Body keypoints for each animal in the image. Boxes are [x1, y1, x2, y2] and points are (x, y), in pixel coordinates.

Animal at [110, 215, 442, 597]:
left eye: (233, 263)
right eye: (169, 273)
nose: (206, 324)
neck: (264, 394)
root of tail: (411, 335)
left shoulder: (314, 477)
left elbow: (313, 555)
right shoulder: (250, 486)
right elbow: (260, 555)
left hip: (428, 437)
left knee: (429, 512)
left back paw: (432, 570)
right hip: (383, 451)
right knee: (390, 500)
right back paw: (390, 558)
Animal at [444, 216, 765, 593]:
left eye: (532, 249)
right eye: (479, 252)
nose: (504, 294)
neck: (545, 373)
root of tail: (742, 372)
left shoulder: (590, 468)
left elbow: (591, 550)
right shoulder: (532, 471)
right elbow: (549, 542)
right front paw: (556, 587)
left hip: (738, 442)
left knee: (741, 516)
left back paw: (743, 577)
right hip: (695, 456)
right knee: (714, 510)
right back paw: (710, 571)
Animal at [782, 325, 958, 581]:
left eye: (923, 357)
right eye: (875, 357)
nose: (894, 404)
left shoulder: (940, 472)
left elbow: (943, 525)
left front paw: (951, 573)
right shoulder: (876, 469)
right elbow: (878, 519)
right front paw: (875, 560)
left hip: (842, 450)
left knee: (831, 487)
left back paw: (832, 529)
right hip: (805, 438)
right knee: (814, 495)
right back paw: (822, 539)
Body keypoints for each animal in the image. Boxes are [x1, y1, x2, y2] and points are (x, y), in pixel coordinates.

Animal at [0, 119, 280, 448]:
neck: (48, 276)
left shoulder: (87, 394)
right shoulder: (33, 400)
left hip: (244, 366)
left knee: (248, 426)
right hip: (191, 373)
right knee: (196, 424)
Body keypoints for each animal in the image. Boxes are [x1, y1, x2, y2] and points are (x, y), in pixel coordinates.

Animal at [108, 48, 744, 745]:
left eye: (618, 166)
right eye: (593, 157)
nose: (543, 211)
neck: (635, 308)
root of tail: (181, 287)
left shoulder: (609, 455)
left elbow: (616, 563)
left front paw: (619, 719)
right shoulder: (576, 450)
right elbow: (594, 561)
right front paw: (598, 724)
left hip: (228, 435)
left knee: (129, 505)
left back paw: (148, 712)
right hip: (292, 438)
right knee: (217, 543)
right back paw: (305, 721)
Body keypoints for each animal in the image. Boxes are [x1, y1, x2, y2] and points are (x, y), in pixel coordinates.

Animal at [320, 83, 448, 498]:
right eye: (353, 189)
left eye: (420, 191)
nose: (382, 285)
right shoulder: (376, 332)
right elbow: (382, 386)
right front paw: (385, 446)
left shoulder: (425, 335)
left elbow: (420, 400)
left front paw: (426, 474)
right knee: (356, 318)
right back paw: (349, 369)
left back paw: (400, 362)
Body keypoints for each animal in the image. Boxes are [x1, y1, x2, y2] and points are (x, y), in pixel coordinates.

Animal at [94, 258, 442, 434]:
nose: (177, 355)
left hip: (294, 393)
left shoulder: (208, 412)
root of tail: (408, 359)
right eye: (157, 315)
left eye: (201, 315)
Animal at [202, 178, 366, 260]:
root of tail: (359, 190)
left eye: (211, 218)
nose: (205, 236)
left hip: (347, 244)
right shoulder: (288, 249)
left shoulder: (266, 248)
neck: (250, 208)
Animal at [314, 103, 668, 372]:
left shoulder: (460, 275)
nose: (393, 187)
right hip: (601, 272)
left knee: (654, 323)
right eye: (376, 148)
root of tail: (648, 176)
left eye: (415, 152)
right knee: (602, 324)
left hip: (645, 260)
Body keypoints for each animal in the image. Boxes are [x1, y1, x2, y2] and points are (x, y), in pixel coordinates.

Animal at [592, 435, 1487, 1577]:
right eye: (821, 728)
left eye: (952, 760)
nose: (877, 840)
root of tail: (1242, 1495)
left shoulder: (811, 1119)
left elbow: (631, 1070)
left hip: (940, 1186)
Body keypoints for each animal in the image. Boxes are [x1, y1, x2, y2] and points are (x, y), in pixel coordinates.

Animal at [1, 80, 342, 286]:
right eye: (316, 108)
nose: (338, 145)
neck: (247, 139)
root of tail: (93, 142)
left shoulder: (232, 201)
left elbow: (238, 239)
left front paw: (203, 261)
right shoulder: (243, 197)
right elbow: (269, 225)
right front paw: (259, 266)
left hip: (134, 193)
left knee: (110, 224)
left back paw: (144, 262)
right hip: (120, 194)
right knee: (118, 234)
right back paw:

TRY IT: Going through the listing above, copy out every line that has the string "back".

OUTPUT OF THE EXERCISE:
left back paw: (432, 570)
right back paw: (390, 558)
left back paw: (743, 577)
right back paw: (710, 571)
left back paw: (832, 529)
right back paw: (822, 539)
left back paw: (148, 712)
right back paw: (305, 721)
right back paw: (349, 369)
left back paw: (400, 362)
left back paw: (144, 262)
right back paw:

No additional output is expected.